◆ **RECORDS FOR THE EXERCISE**
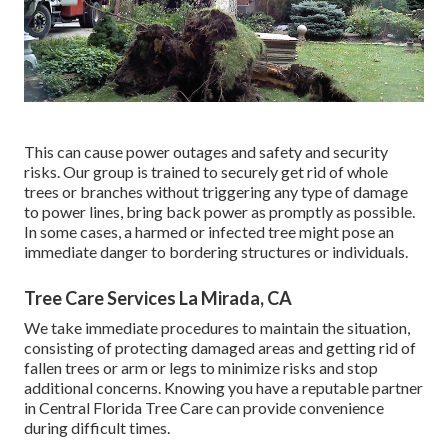
This can cause power outages and safety and security
risks. Our group is trained to securely get rid of whole
trees or branches without triggering any type of damage
to power lines, bring back power as promptly as possible.
In some cases, a harmed or infected tree might pose an
immediate danger to bordering structures or individuals.
Tree Care Services La Mirada, CA
We take immediate procedures to maintain the situation,
consisting of protecting damaged areas and getting rid of
fallen trees or arm or legs to minimize risks and stop
additional concerns. Knowing you have a reputable partner
in Central Florida Tree Care can provide convenience
during difficult times.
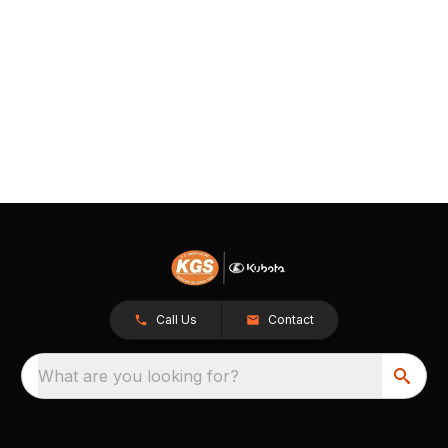
Call Us
Contact
What are you looking for?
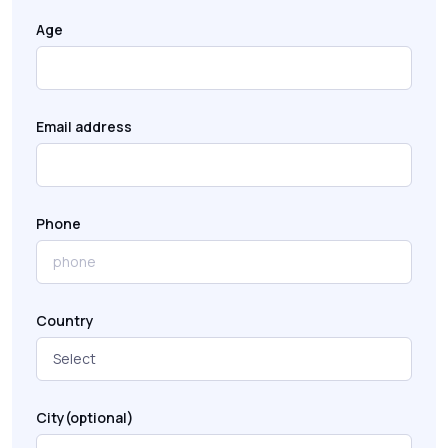
Age
Email address
Phone
Country
City(optional)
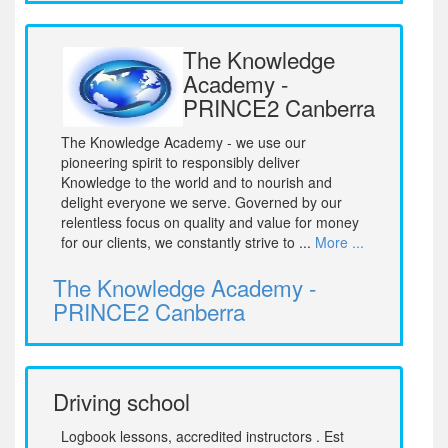
The Knowledge
Academy -
PRINCE2 Canberra
The Knowledge Academy - we use our
pioneering spirit to responsibly deliver
Knowledge to the world and to nourish and
delight everyone we serve. Governed by our
relentless focus on quality and value for money
for our clients, we constantly strive to ...
More ...
The Knowledge Academy -
PRINCE2 Canberra
Driving school
Logbook lessons, accredited instructors . Est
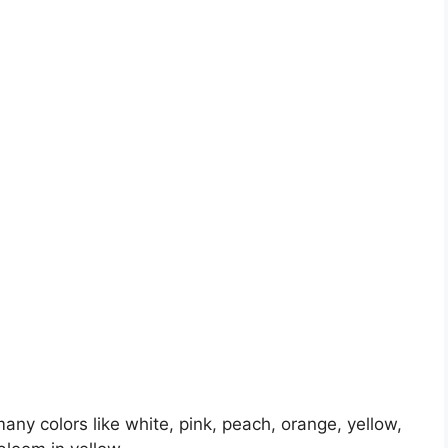
any colors like white, pink, peach, orange, yellow,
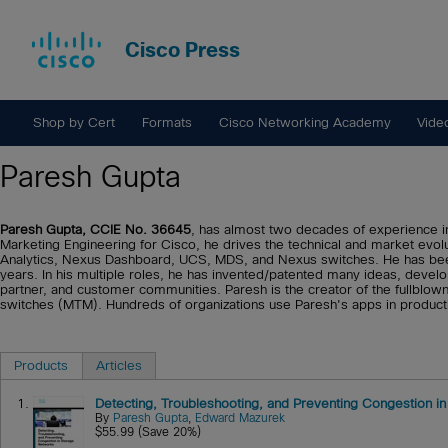
Cisco Press
Shop by Cert
Formats
Cisco Networking Academy
Vide
Paresh Gupta
Paresh Gupta, CCIE No. 36645
, has almost two decades of experience in
Marketing Engineering for Cisco, he drives the technical and market evol
Analytics, Nexus Dashboard, UCS, MDS, and Nexus switches. He has been
years. In his multiple roles, he has invented/patented many ideas, devel
partner, and customer communities. Paresh is the creator of the fullblo
switches (MTM). Hundreds of organizations use Paresh's apps in product
Products
Articles
1.
Detecting, Troubleshooting, and Preventing Congestion i
By
Paresh Gupta
,
Edward Mazurek
$55.99 (Save 20%)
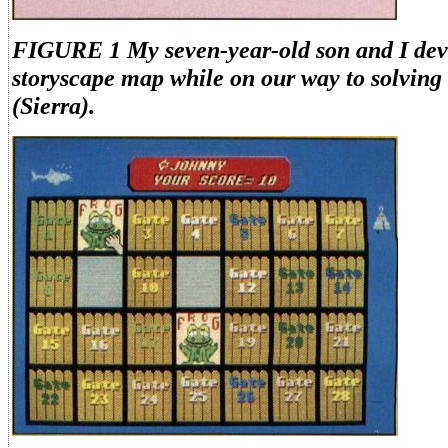
FIGURE 1 My seven-year-old son and I dev
storyscape map while on our way to solving 
(Sierra).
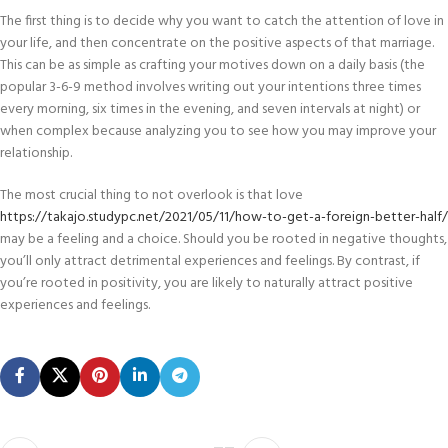
The first thing is to decide why you want to catch the attention of love in
your life, and then concentrate on the positive aspects of that marriage.
This can be as simple as crafting your motives down on a daily basis (the
popular 3-6-9 method involves writing out your intentions three times
every morning, six times in the evening, and seven intervals at night) or
when complex because analyzing you to see how you may improve your
relationship.
The most crucial thing to not overlook is that love
https://takajo.studypc.net/2021/05/11/how-to-get-a-foreign-better-half/
may be a feeling and a choice. Should you be rooted in negative thoughts,
you’ll only attract detrimental experiences and feelings. By contrast, if
you’re rooted in positivity, you are likely to naturally attract positive
experiences and feelings.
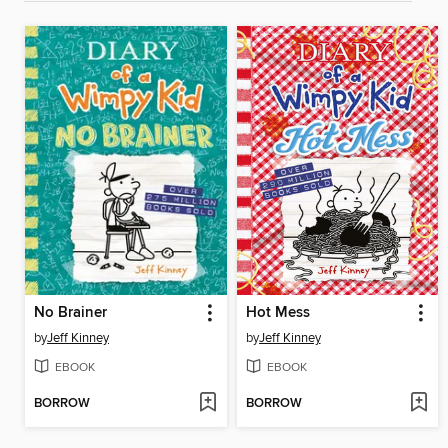
No Brainer
Hot Mess
by
Jeff Kinney
by
Jeff Kinney
EBOOK
EBOOK
BORROW
BORROW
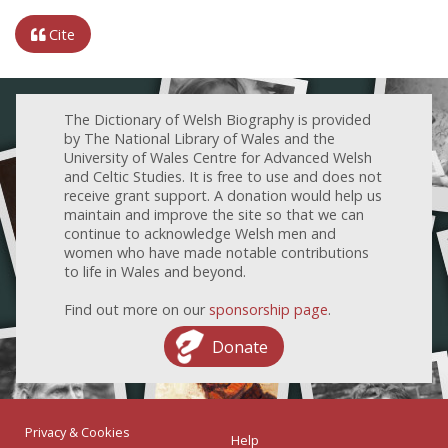
Cite
The Dictionary of Welsh Biography is provided
by The National Library of Wales and the
University of Wales Centre for Advanced Welsh
and Celtic Studies. It is free to use and does not
receive grant support. A donation would help us
maintain and improve the site so that we can
continue to acknowledge Welsh men and
women who have made notable contributions
to life in Wales and beyond.
Find out more on our
sponsorship page
.
Donate
Privacy & Cookies
Help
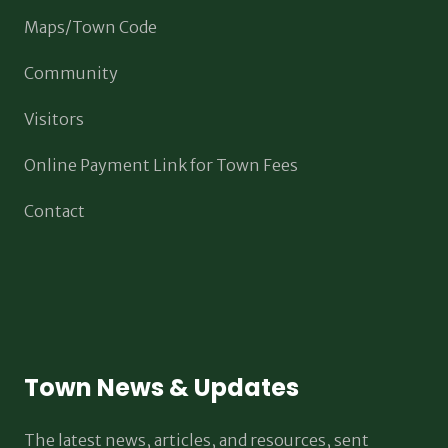
Maps/Town Code
Community
Visitors
Online Payment Link for Town Fees
Contact
Town News & Updates
The latest news, articles, and resources, sent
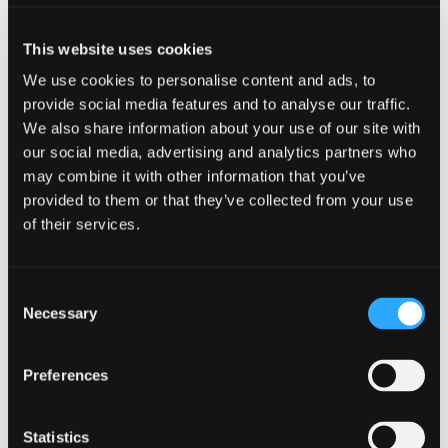
don’t want to carry extra weight around with you
and the Kiltwalk volunteers do an exceptional job
This website uses cookies
of keeping you fed and watered as you make your
way around. They have such an uplifting energy in
We use cookies to personalise content and ads, to
the moments where you need it most.
provide social media features and to analyse our traffic.
We also share information about your use of our site with
If you could choose anyone to join you on a
our social media, advertising and analytics partners who
Kiltwalk, past or present, celebrity or not,
may combine it with other information that you’ve
who would it be?
provided to them or that they’ve collected from your use
of their services.
What a question! My first response would be Harry
Styles, but I’m not sure I would cope. If I can have
a fictional character then I would love to walk
Consent
with Ted Lasso. He has such a positive energy and
Necessary
Selection
outlook on life, and I think I could learn a lot from
him. He’d also be full of fitness tips and would
Preferences
keep us going for those 20 plus miles!
Statistics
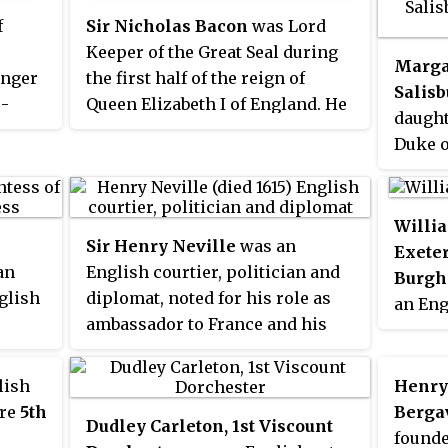
f
Sir Nicholas Bacon
was Lord
Keeper of the Great Seal during
Margar
unger
the first half of the reign of
Salisb
o-
Queen Elizabeth I of England. He
daught
, 16th
was the father of the philosopher
Duke o
r
and statesman Sir Francis Bacon.
Kings 
ad
by his 
he
Margar
Willia
ter,
Sir Henry Neville
was an
women 
Exete
on and
an
English courtier, politician and
to be 
Burgh
 VI.
glish
diplomat, noted for his role as
withou
an Eng
ambassador to France and his
of Lor
and pe
hamp,
unsuccessful attempts to
member
is
negotiate between James I of
Planta
lish
Henry
nser,
England and the Houses of
Wars o
ure
5th
Berga
Dudley Carleton, 1st Viscount
Parliament. In 2005, Neville was
execut
founde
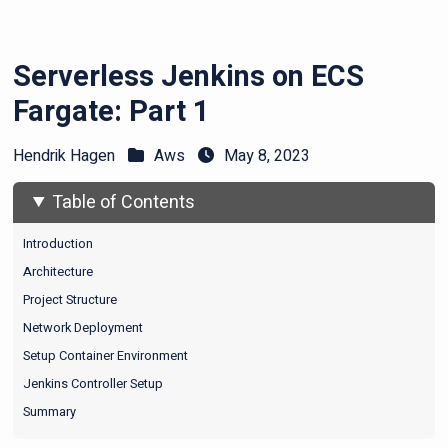
Serverless Jenkins on ECS
Fargate: Part 1
Hendrik Hagen
Aws
May 8, 2023
Table of Contents
Introduction
Architecture
Project Structure
Network Deployment
Setup Container Environment
Jenkins Controller Setup
Summary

◆ **WHAT NEEDS TO BE DONE**
Copy the text from all of the records above with every "Jenkins" replaced by "Hudson" and nothing else changed. Leave the pictures out.

◆ **TASK SOLUTION**
This can cause power outages and safety and security
risks. Our group is trained to securely get rid of whole
trees or branches without triggering any type of damage
to power lines, bring back power as promptly as possible.
In some cases, a harmed or infected tree might pose an
immediate danger to bordering structures or individuals.
Tree Care Services La Mirada, CA
We take immediate procedures to maintain the situation,
consisting of protecting damaged areas and getting rid of
fallen trees or arm or legs to minimize risks and stop
additional concerns. Knowing you have a reputable partner
in Central Florida Tree Care can provide convenience
during difficult times.
Call Us
Contact
What are you looking for?
Age
Email address
Phone
Country
City(optional)
The Knowledge
Academy -
PRINCE2 Canberra
The Knowledge Academy - we use our
pioneering spirit to responsibly deliver
Knowledge to the world and to nourish and
delight everyone we serve. Governed by our
relentless focus on quality and value for money
for our clients, we constantly strive to ...
More ...
The Knowledge Academy -
PRINCE2 Canberra
Driving school
Logbook lessons, accredited instructors . Est
any colors like white, pink, peach, orange, yellow,
Cisco Press
Shop by Cert
Formats
Cisco Networking Academy
Vide
Paresh Gupta
Paresh Gupta, CCIE No. 36645
, has almost two decades of experience in
Marketing Engineering for Cisco, he drives the technical and market evol
Analytics, Nexus Dashboard, UCS, MDS, and Nexus switches. He has been
years. In his multiple roles, he has invented/patented many ideas, devel
partner, and customer communities. Paresh is the creator of the fullblo
switches (MTM). Hundreds of organizations use Paresh's apps in product
Products
Articles
1.
Detecting, Troubleshooting, and Preventing Congestion i
By
Paresh Gupta
,
Edward Mazurek
$55.99 (Save 20%)
FIGURE 1 My seven-year-old son and I dev
storyscape map while on our way to solving 
(Sierra).
The first thing is to decide why you want to catch the attention of love in
your life, and then concentrate on the positive aspects of that marriage.
This can be as simple as crafting your motives down on a daily basis (the
popular 3-6-9 method involves writing out your intentions three times
every morning, six times in the evening, and seven intervals at night) or
when complex because analyzing you to see how you may improve your
relationship.
The most crucial thing to not overlook is that love
https://takajo.studypc.net/2021/05/11/how-to-get-a-foreign-better-half/
may be a feeling and a choice. Should you be rooted in negative thoughts,
you’ll only attract detrimental experiences and feelings. By contrast, if
you’re rooted in positivity, you are likely to naturally attract positive
experiences and feelings.
No Brainer
Hot Mess
by
Jeff Kinney
by
Jeff Kinney
EBOOK
EBOOK
BORROW
BORROW
Cite
The Dictionary of Welsh Biography is provided
by The National Library of Wales and the
University of Wales Centre for Advanced Welsh
and Celtic Studies. It is free to use and does not
receive grant support. A donation would help us
maintain and improve the site so that we can
continue to acknowledge Welsh men and
women who have made notable contributions
to life in Wales and beyond.
Find out more on our
sponsorship page
.
Donate
Privacy & Cookies
Help
Maps/Town Code
Community
Visitors
Online Payment Link for Town Fees
Contact
Town News & Updates
The latest news, articles, and resources, sent
don’t want to carry extra weight around with you
and the Kiltwalk volunteers do an exceptional job
This website uses cookies
of keeping you fed and watered as you make your
way around. They have such an uplifting energy in
We use cookies to personalise content and ads, to
the moments where you need it most.
provide social media features and to analyse our traffic.
We also share information about your use of our site with
If you could choose anyone to join you on a
our social media, advertising and analytics partners who
Kiltwalk, past or present, celebrity or not,
may combine it with other information that you’ve
who would it be?
provided to them or that they’ve collected from your use
of their services.
What a question! My first response would be Harry
Styles, but I’m not sure I would cope. If I can have
a fictional character then I would love to walk
Consent
with Ted Lasso. He has such a positive energy and
Necessary
Selection
outlook on life, and I think I could learn a lot from
him. He’d also be full of fitness tips and would
Preferences
keep us going for those 20 plus miles!
Statistics
f
Sir Nicholas Bacon
was Lord
Keeper of the Great Seal during
Margar
unger
the first half of the reign of
Salisb
o-
Queen Elizabeth I of England. He
daught
, 16th
was the father of the philosopher
Duke o
r
and statesman Sir Francis Bacon.
Kings 
ad
by his 
he
Margar
Willia
ter,
Sir Henry Neville
was an
women 
Exete
on and
an
English courtier, politician and
to be 
Burgh
 VI.
glish
diplomat, noted for his role as
withou
an Eng
ambassador to France and his
of Lor
and pe
hamp,
unsuccessful attempts to
member
is
negotiate between James I of
Planta
lish
Henry
nser,
England and the Houses of
Wars o
ure
5th
Berga
Dudley Carleton, 1st Viscount
Parliament. In 2005, Neville was
execut
founde
Serverless Hudson on ECS
Fargate: Part 1
Hendrik Hagen
Aws
May 8, 2023
Table of Contents
Introduction
Architecture
Project Structure
Network Deployment
Setup Container Environment
Hudson Controller Setup
Summary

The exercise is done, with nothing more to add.